◆ Gekozen fragment
Een tweede merkwaardigheid die samenhangt met het voorstel om de doelgroep van het basisinkomen-experiment te beperken tot bijstandsgerechtigden, is dat het basisinkomen anders onbetaalbaar wordt. Dit is een goed voorbeeld van een zogeheten ‘ceteris paribus redenering’. Dat wil zeggen dat bij het opmaken van de (be)rekening verondersteld wordt dat behalve het basisinkomen alle andere omstandigheden hetzelfde blijven. Dat hoeft echter geenszins het geval te zijn. De uitgaven voor het verstrekken van een basisinkomen worden mogelijk geheel of voor een groot deel gecompenseerd door het wegvallen van kosten elders. Daarbij moet niet alleen gedacht worden aan uitvoeringskosten die niet meer nodig zijn, maar veeleer aan een drastische afname van kosten voor zorg en gezondheid. De samenleving wordt minder gespannen, minder hectisch en mensen hebben meer tijd voor elkaar. Ook zou de lokale economie een opleving kunnen ondergaan, zeker als het basisinkomen geheel of gedeeltelijk verstrekt zou worden in een lokale munt. Of als naast de geldeconomie de ruileconomie een opleving zou ondergaan en steeds meer aspecten van het menselijk handelen en de resultaten daarvan uitgedrukt zouden worden in intrinsieke waarde in plaats van in geldwaarde.

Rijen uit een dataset
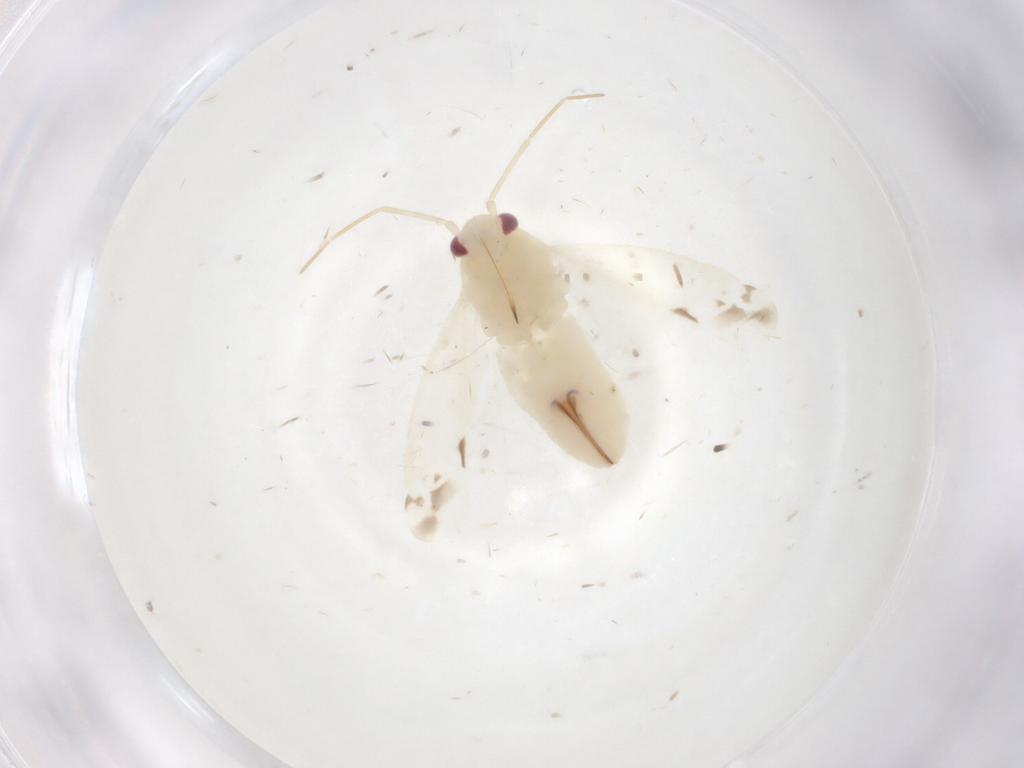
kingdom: Animalia
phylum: Arthropoda
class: Insecta
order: Hemiptera
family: Miridae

◆ Opdrachten
**1)** Noem alle mogelijke gevolgen van een basisinkomen die het fragment over het basisinkomen opsomt, te beginnen bij de zin "De samenleving wordt minder gespannen".
**2)** Vervolg het fragment over het basisinkomen na de laatste zin.

◆ Antwoorden
**1)**
- De samenleving wordt minder gespannen.
- De samenleving wordt minder hectisch.
- Mensen hebben meer tijd voor elkaar.
- De lokale economie zou een opleving kunnen ondergaan, zeker als het basisinkomen geheel of gedeeltelijk in een lokale munt verstrekt wordt.
- Naast de geldeconomie zou de ruileconomie een opleving kunnen ondergaan, waarbij steeds meer aspecten van het menselijk handelen in intrinsieke waarde worden uitgedrukt in plaats van in geldwaarde.

**2)**
Een derde merkwaardigheid binnen deze categorie is dat een aantal mensen, waaronder uitkeringsgerechtigden, zich verzetten tegen het idee om de invoering van een basisinkomen te beginnen bij uitkeringsgerechtigden. Dat vinden ze stigmatiserend; het basisinkomen zou universeel moeten zijn en dus voor alle mensen tegelijk moeten worden ingevoerd. Daarbij wordt vergeten dat een ver weg liggend doel meestal niet in één keer kan worden bereikt, maar dat er meerdere stappen nodig zijn die in de richting van het beoogde doel gaan. Er is niets tegen kleine stappen, als ze maar de goede kant op gaan. En in het idee van een basisinkomen bestaat de goede kant in het losser maken van de band tussen werk en inkomen. Juist uitkeringsgerechtigden zouden het als een verademing en een vergroting van kansen moeten ervaren als via een experiment met een basisinkomen de momenteel zo hechte band tussen werk en inkomen iets losser zou worden.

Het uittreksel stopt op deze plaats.